自動運転ベンチャーとして知られる株式会社ZMP(本社:東京都文京区/代表取締役社長:谷口恒)は2019年12月24日、新たな自社製品として低速自動運転技術を搭載した警備ロボット「PATORO」を発表した。

ZMPは自動運転タクシーなどを想定した自動運転カーや物流向けなどの低速自動運転モビリティを開発している。今回発表したPATOROは後者の低速自動運転モビリティに当たり、宅配ロボット「CarriRo Deli」と1人乗りロボット「Robocar Walk」に続く新たなラインナップとして追加された。







これまでのラインナップの中で最もサイズがコンパクトであることから、同社は「屋内での小回りも効くロボット」と説明している。
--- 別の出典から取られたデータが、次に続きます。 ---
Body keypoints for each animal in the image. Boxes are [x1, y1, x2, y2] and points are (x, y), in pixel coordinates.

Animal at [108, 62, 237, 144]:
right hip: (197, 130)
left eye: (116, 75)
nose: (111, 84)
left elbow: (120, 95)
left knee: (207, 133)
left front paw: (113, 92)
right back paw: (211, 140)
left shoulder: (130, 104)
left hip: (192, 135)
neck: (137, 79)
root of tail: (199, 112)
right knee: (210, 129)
警備機能としては、映像の監視・記録や異常音や火災の検知機能などを備えており、警備業務における省人化などに貢献しそうだ。

PATOROはそのほか、周囲の人とのコミュニケーション能力も備えているという。

■警備業務でのロボット活用、日本でも徐々に一般化

警備にロボットを使うことは、労働力不足が課題の日本では徐々に一般化されつつある。その流れを受け、警備サービスを手掛ける企業や自動運転技術を手掛ける企業による参入が相次いでおり、ZMPのその1社に数えられる。
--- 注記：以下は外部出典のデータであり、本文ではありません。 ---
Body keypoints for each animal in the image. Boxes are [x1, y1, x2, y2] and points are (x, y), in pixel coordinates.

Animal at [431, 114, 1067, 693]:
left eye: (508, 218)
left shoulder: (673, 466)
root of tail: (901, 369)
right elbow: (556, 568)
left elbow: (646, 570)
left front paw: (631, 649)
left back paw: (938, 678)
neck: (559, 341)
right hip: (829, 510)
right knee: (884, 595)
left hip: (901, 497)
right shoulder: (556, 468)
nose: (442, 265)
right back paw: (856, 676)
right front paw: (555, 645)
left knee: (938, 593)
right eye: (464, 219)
例えば日本の綜合警備保障(ALSOK)は、2019年3月に警備員協働型警備ロボット「REBORG-Z」を発表している。同社は30年以上にわたって自律移動型ロボットの開発に取り組んできた経緯があり、REBORG-Zは空港や工場などさまざまな種類の施設向けにカスタマイズも可能なことも強みのようだ。
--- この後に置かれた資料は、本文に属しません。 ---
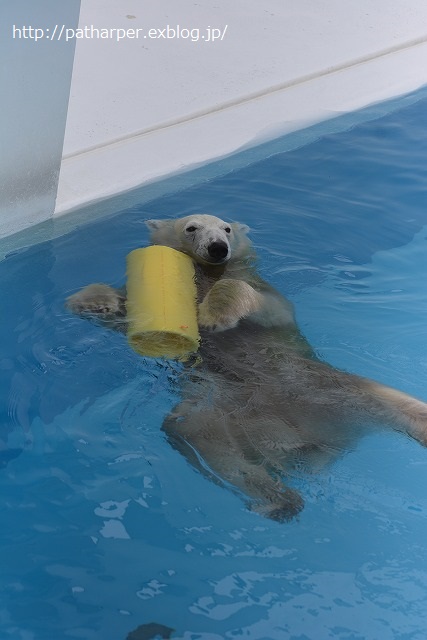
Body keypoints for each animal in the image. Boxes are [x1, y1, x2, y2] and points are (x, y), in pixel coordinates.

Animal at [67, 215, 427, 520]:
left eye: (226, 228)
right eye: (192, 227)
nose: (218, 247)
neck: (206, 276)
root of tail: (298, 443)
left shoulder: (266, 297)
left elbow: (258, 303)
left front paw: (213, 316)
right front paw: (92, 301)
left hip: (329, 387)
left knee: (395, 403)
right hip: (220, 411)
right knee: (203, 440)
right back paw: (279, 500)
警備大手セコムも自律走行型巡回監視ロボット「セコムロボットX2」を発表し、注目を集めている。レーザーセンサーで自己位置を把握しながら巡回警備ができ、アームには金属探知機が内蔵されていることも特徴だ。

そのほかにも、アメリカのKnightscopeやSMPロボティクスシステムズ、イギリスのShowsec、中国の京東集団(JD)などが警備ロボットの開発を手掛けている。